あるとき、カミさんの親父さんが、墓を見たいというので、「では、ご一緒しましょう。」と佐倉のお墓を見に行きました。
その時、私は自分お墓を買うつもりはなかったんですが、たまたま見に行ったお墓が気に入りまして、何と衝動買いをしてしまったんです。

お墓を衝動買いする馬鹿もいないんじゃないかと言われるでしょうが、私が衝動買いしたお墓はこちら。
ピンとくる方はいらっしゃいますでしょうか?
そうなんです。
お墓の番号がC区5列7番。
佐倉の霊園でCの57ですよ。
もちろん爺さんが買う隣の区画はCの58番。
もともと私はこの佐倉という土地がたいそう気に入っていて、ここで一生過ごそうと思っていましたので、その佐倉に墓を建てるのにC57とC58ですから、私は5分もしないうちにその場で「じいちゃん、ここ買いましょう。
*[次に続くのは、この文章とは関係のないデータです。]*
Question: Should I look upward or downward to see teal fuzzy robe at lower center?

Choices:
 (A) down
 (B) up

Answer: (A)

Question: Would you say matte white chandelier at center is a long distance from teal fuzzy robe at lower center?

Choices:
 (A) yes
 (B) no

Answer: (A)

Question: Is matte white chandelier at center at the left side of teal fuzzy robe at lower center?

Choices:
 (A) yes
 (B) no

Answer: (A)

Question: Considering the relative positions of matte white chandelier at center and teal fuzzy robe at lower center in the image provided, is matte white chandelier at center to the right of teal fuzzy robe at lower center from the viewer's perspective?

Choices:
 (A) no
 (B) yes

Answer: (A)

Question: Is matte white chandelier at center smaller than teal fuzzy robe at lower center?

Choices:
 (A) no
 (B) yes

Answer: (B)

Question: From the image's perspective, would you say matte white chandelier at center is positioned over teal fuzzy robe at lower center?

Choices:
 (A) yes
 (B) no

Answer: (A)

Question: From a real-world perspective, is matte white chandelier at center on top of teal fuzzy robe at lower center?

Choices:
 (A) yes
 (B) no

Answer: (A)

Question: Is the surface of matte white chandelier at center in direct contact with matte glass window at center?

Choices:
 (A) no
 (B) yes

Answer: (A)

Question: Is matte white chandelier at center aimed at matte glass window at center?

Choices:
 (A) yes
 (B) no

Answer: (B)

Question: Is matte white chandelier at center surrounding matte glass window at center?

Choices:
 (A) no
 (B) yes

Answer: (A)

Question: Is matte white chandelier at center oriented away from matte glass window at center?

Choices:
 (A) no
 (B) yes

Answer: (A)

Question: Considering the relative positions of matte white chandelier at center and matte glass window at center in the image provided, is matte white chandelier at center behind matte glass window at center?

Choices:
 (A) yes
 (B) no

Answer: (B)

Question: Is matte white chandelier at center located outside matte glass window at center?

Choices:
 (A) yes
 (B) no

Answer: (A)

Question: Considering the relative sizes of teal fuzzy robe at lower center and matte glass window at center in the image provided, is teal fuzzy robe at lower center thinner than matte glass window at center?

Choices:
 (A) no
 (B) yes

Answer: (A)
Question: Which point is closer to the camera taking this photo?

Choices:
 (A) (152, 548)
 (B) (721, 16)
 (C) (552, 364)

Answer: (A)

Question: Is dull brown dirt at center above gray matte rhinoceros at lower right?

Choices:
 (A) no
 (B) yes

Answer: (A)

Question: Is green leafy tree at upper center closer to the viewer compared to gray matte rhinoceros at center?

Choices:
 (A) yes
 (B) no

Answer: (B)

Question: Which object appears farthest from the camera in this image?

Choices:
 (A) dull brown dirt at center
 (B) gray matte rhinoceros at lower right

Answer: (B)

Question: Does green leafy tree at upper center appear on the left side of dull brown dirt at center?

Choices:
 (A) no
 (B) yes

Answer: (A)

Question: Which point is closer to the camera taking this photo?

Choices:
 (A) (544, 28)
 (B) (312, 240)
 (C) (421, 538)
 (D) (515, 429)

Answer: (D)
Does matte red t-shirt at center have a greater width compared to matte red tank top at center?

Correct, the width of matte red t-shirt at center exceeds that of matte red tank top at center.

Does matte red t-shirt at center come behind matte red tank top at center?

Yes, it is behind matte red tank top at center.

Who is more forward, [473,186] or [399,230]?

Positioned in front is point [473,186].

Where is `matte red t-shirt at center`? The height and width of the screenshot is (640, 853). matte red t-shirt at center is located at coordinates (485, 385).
」と即答しました。
カミさんは一人娘ですから、じいさんとしては、将来的に自分たちの墓参りをしてもらえるだろうかという不安があったようですが、隣に私も墓を建てると言ったので、大喜びしてくれました。
墓の番号が気に入ったなんてことは説明しても理解してもらえませんから、私は理解ある婿殿として喜んでもらったわけです。
その後、爺さんは自分で墓を建て、その墓に今はばあさんが入っています。
私は区画のみ購入して墓石はまだ。
置こうと思っていたC58の動輪は釧路へ持って行ってしまいましたし、どうしましょうか。
そして今日、午前中にここに眠るばあさんのお参りに出かけてきました。
「うちの娘になんてことをするんですか!」
と昔散々怒られたお母さんも今はあちら側から微笑んでくれていることでしょう。
私たちも一生懸命生きてきて、孫たちも無事に大きくなりましたよ。
とても良い天気の下、お墓参りをして、なんだかすがすがしい気分なのであります。
お墓参りは、いろいろな気付きを教えてくれる私にとってとても大切な行動です。

[:up:] 佐倉駅を出るC57-1の鉄道百年記念列車(1972-10 撮影:結解学先生)
佐倉と言えばC57とC58ですからね。